David Stern would like to employ internationally styled goaltending rules, which allow you to touch the ball as it rests on the rim, and he's incredibly daft if he's actually serious.
NBAniks have long had a tough go of things trying to compare players from different eras, or various teams or dynasties that came before them. The pro game has changed around quite a bit over the last 65 years, with fast-paced and horribly inefficient play giving way to a dull game that saw terrible spacing due to a lack of a 3-point line, to the supposed (and defensively challenged) glory days of the '80s, the super-slow aftermath where defense was king, and whatever era we're in now. The greatest era, I'll submit. The game is great. Did you see Kevin Durant hit that game-clincher Wednesday night?
And David Stern, because he wants to go out in a blaze of incompetence and needless gravitas, wants to say bully to all that (no pun intended). He wants to make it legal for Nick Collison to swat an otherwise gorgeous Dirk Nowitzki jumper off the rim, as it swishes around the goal and prepares to drop in.
He wants to allow international-style goaltending rules to take hold of the NBA game. And he's a right nutter, if I can speak like an English-speaking European, for wanting to do so.
From an interview with Dan LeBatard, via Sports Radio Interviews:
"Well I'm going to urge the owners -- and it's not very radical but we were talking about it for awhile -- to adopt the international rule on basket interference. That is to say, once the ball hits the rim it's in play. Because I think that it's too hard to call. I think that we don't want to stop the game every time to see if it's the right call, but the camera that looks down on the basket can tell the story if the refs have gotten it right. And it's just impossible to call to make whether the ball's touching the rim, on the rim, off the rim or the like. And I think that would make the game faster, better, and less controversial."
Yes, totally less controversial. Because a player jumping up to knock a ball that is rolling around on a 10-foot rim would happen, what, once or twice a game? To Stern's eyes, the amount of iffy goaltending calls (usually about one or two a contest) would simply be replaced by the newly legal international-style legal goaltending.
Also, he's crazy to think that.
Apologies for going in this direction, but the NBA is a more athletic league than you're typical FIBA-based organization. Players are bigger, they jump higher, and they're steadied around the rim more often than their international counterparts. Toss in a few years worth of practice as players get used to taking shots off the rim, and you'd have field goal percentages dropping significantly as players learn to do this every other time down court. Just as it currently is with the charge calls that "defenders" can ably rely on as they run underneath someone who has jumped in the air, or the old illegal defense calls that Stern had to adjust for a decade ago.

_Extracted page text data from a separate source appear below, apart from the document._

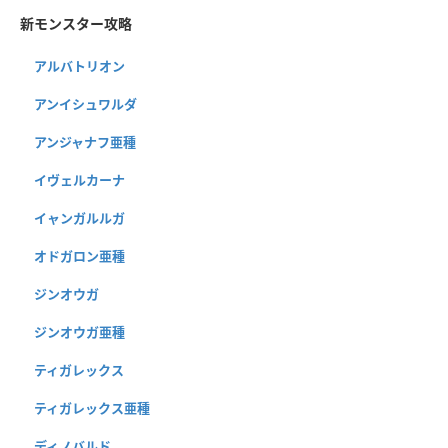
新モンスター攻略
アルバトリオン
アンイシュワルダ
アンジャナフ亜種
イヴェルカーナ
イャンガルルガ
オドガロン亜種
ジンオウガ
ジンオウガ亜種
ティガレックス
ティガレックス亜種
ディノバルド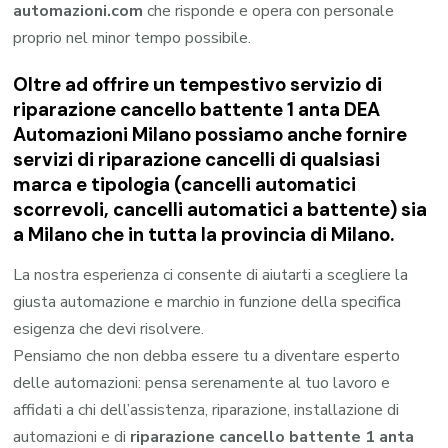
automazioni.com
che risponde e opera con personale
proprio nel minor tempo possibile.
Oltre ad offrire un tempestivo servizio di
riparazione cancello battente 1 anta DEA
Automazioni Milano possiamo anche fornire
servizi di riparazione cancelli di qualsiasi
marca e tipologia (cancelli automatici
scorrevoli, cancelli automatici a battente) sia
a Milano che in tutta la provincia di Milano.
La nostra esperienza ci consente di aiutarti a scegliere la
giusta automazione e marchio in funzione della specifica
esigenza che devi risolvere.
Pensiamo che non debba essere tu a diventare esperto
delle automazioni: pensa serenamente al tuo lavoro e
affidati a chi dell’assistenza, riparazione, installazione di
automazioni e di
riparazione cancello battente 1 anta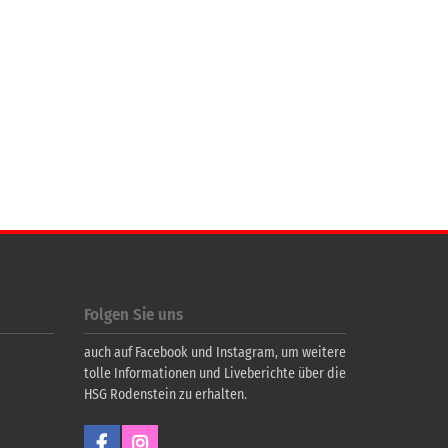
Folgen Sie uns
auch auf Facebook und Instagram, um weitere
tolle Informationen und Liveberichte über die
HSG Rodenstein zu erhalten.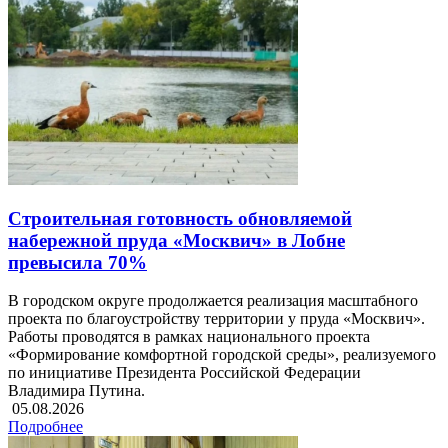
Строительная готовность обновляемой
набережной пруда «Москвич» в Лобне
превысила 70%
В городском округе продолжается реализация масштабного
проекта по благоустройству территории у пруда «Москвич».
Работы проводятся в рамках национального проекта
«Формирование комфортной городской среды», реализуемого
по инициативе Президента Российской Федерации
Владимира Путина.
05.08.2026
Подробнее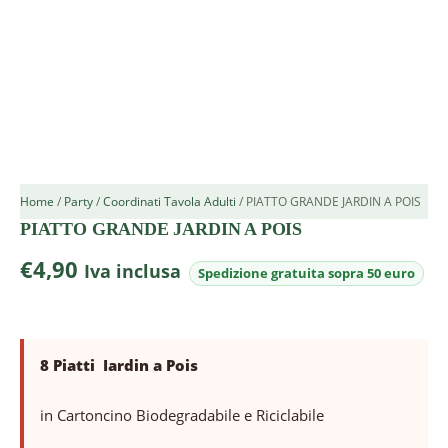
Home
/
Party
/
Coordinati Tavola Adulti
/ PIATTO GRANDE JARDIN A POIS
PIATTO GRANDE JARDIN A POIS
€
4,90
Iva inclusa
8 Piatti Iardin a Pois
in Cartoncino Biodegradabile e Riciclabile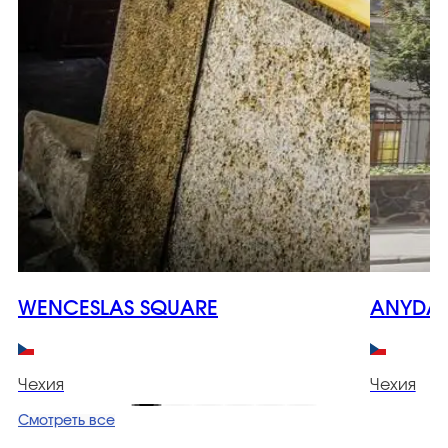
WENCESLAS SQUARE
ANYDAY
Чехия
Чехия
Смотреть все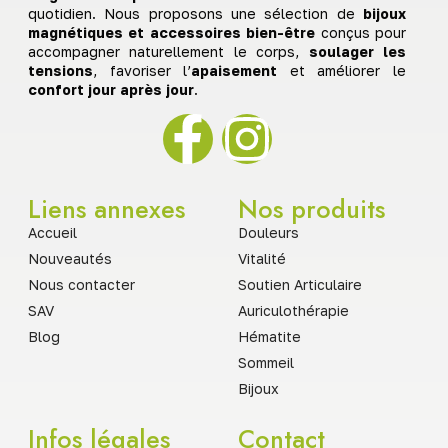
quotidien. Nous proposons une sélection de
bijoux
magnétiques et accessoires bien-être
conçus pour
accompagner naturellement le corps,
soulager les
tensions
, favoriser l’
apaisement
et améliorer le
confort jour après jour
.
Liens annexes
Nos produits
Accueil
Douleurs
Nouveautés
Vitalité
Nous contacter
Soutien Articulaire
SAV
Auriculothérapie
Blog
Hématite
Sommeil
Bijoux
Infos légales
Contact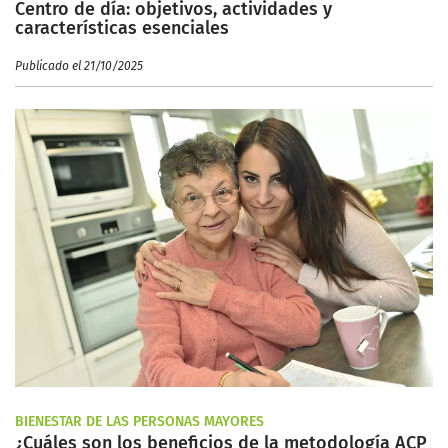
Centro de día: objetivos, actividades y
características esenciales
Publicado el 21/10/2025
BIENESTAR DE LAS PERSONAS MAYORES
¿Cuáles son los beneficios de la metodología ACP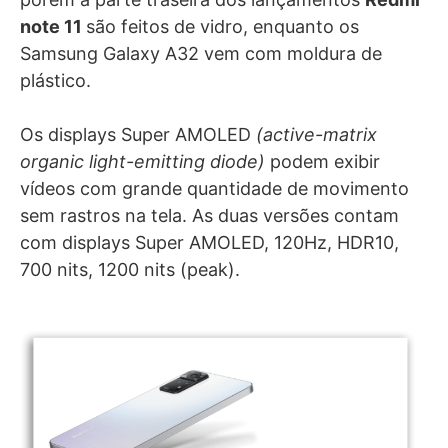
note 11
são feitos de vidro, enquanto os
Samsung Galaxy A32 vem com moldura de
plástico.
Os displays Super AMOLED
(active-matrix
organic light-emitting diode)
podem exibir
vídeos com grande quantidade de movimento
sem rastros na tela.
As duas versões contam
com displays
Super AMOLED, 120Hz, HDR10,
700 nits, 1200 nits (peak).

One can't compare this sort of change to the time players spend in international tournaments like the Olympics, because the quick training camp and dozen-game turn doesn't lend itself to getting used to legal goaltending.
A full training camp and, with playoff teams, a hundred-game season? That's different. And that would, pardon my junior high French, suck.
Stern is full of hot air these days, as he gets ready to lock out his players in the midst of record attendance and much-improved TV ratings, so there is the good chance that he's just full of fake bluster as he tries to change the headlines away from the referees (oh, crap, I just realized that this was yet another backhanded way of slamming the league's beleaguered refs) and the lockout and into something that will make a good cable TV segment, but the idea deserves to be swatted down before it even gets to committee.
Legally, of course. With the shot, however poorly aimed, on its way up.